= Work to be completed =
Return the listing lines unchanged, beginning at the line that has "Rendered at 1654 by 1241 pixels." and stopping after the line that has "text_box WebYaST configuration".

----

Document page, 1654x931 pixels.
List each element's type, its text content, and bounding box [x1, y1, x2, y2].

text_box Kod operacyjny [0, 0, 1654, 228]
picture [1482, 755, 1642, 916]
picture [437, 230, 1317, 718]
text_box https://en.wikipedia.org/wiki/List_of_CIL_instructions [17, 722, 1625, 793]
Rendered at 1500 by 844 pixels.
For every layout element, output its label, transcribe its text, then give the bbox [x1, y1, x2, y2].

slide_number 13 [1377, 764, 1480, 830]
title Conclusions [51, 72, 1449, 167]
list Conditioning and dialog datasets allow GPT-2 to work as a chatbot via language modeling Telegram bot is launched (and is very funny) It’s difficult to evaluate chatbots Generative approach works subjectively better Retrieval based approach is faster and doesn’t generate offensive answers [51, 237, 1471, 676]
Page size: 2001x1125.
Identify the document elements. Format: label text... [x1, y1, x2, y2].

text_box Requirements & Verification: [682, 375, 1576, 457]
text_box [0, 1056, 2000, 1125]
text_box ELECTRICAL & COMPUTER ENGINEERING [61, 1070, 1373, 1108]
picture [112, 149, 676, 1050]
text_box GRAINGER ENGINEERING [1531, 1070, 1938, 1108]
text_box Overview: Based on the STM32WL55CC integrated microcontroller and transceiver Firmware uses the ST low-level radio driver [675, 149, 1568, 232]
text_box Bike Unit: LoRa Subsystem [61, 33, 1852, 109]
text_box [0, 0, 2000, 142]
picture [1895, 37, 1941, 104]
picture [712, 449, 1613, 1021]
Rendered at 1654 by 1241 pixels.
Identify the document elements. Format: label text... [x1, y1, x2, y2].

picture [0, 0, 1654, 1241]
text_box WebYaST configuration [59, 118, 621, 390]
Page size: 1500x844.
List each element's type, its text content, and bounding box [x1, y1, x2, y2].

----

= Output =
Rendered at 1654 by 1241 pixels.
Identify the document elements. Format: label text... [x1, y1, x2, y2].

picture [0, 0, 1654, 1241]
text_box WebYaST configuration [59, 118, 621, 390]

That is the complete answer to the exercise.